▶ _Activity_:
In the forum thread on moving to Oliva, please name the two qualifications that Spanish state schools are said not to offer.

▶ _Selected excerpt_:
/---
# quick guide for moving



## kgrannell (Jun 24, 2011)

i and my family 3 girls 15 13 9 and wife are thinking of moving to oliva can u tell me the essentials i will need to know .also what shops and schools are there nearby in oliva


----------



## jojo (Sep 20, 2007)

The first thing that springs to mind (being the mother of teenagers) would be your 15yo! Unless you're going to put her into an international school where they teach the english curriculum in english she is going to struggle. Spanish state schools teach in Spanish and their curriculum is totally different - no GCSEs or A-levels. Your 13yo maybe ok - ish, but really again an international school maybe easier. It may not be a problem for you financially, but you have to pay for international schools. 

Apart from that I would suggest you come over and have a look around Oliva, see where everything is and whether it will suit you

Jo xxx


----------



## xabiaxica (Jun 23, 2009)

jojo said:


> The first thing that springs to mind (being the mother of teenagers) would be your 15yo! Unless you're going to put her into an international school where they teach the english curriculum in english she is going to struggle. Spanish state schools teach in Spanish and their curriculum is totally different - no GCSEs or A-levels. Your 13yo maybe ok - ish, but really again an international school maybe easier. It may not be a problem for you financially, but you have to pay for international schools.
> 
> Apart from that I would suggest you come over and have a look around Oliva, see where everything is and whether it will suit you
> 
> Jo xxx


I would totally go along with that about school - but I'd go further & say the 13 year old _needs_ to be in International school too - unless she is already totally fluent in Spanish & Valenciano

there have also been a few threads about Oliva recently

http://www.expatforum.com/expats/spain-expat-forum-expats-living-spain/80569-moving-oliva.html#post537354

http://www.expatforum.com/expats/spain-expat-forum-expats-living-spain/79993-oliva-social-life.html



http://www.expatforum.com/expats/spain-expat-forum-expats-living-spain/79355-looking-oliva-gandia-area.html


----------



## bobbysox (Jun 28, 2011)
\---
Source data
/---
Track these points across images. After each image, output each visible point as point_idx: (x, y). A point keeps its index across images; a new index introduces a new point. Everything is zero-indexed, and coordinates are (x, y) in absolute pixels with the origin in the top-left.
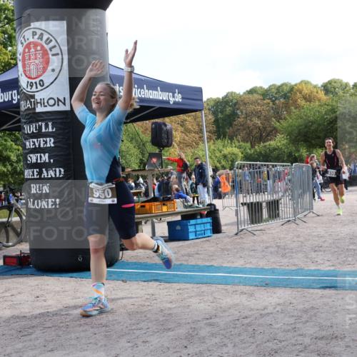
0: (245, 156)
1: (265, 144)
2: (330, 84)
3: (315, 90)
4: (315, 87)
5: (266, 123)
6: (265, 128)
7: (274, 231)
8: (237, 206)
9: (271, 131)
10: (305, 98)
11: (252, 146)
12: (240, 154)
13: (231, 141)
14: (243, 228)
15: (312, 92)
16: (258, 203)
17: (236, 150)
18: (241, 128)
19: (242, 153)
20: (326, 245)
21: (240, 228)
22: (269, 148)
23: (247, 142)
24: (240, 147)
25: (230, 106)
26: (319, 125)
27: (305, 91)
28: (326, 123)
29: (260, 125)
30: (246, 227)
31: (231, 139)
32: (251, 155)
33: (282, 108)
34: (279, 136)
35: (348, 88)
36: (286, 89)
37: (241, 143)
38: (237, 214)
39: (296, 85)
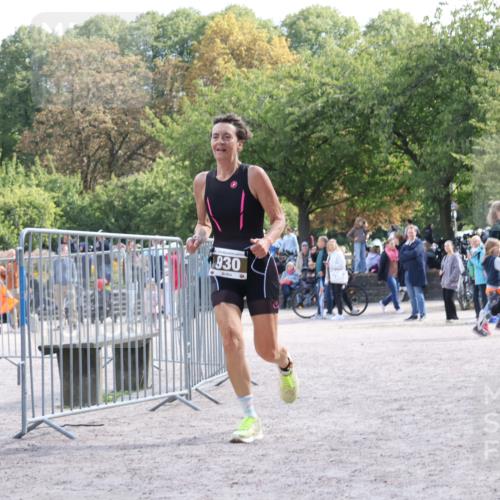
0: (66, 213)
1: (124, 180)
2: (306, 19)
3: (264, 34)
4: (264, 25)
5: (129, 120)
6: (124, 135)
7: (126, 429)
8: (23, 357)
9: (142, 145)
10: (235, 55)
11: (87, 186)
12: (52, 205)
13: (28, 168)
14: (39, 417)
15: (254, 41)
16: (84, 345)
17: (40, 196)
18: (58, 130)
19: (58, 204)
20: (263, 466)
21: (30, 419)
22: (132, 193)
23: (73, 172)
24: (51, 187)
25: (26, 68)
26: (272, 132)
27: (238, 37)
28: (288, 129)
29: (110, 125)
30: (47, 416)
31: (27, 161)
32: (82, 209)
33: (174, 80)
34: (163, 161)
35: (352, 34)
36: (185, 28)
37: (55, 176)
38: (21, 379)
39: (212, 18)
\---
▶ _Answer below_:
GCSEs and A-levels.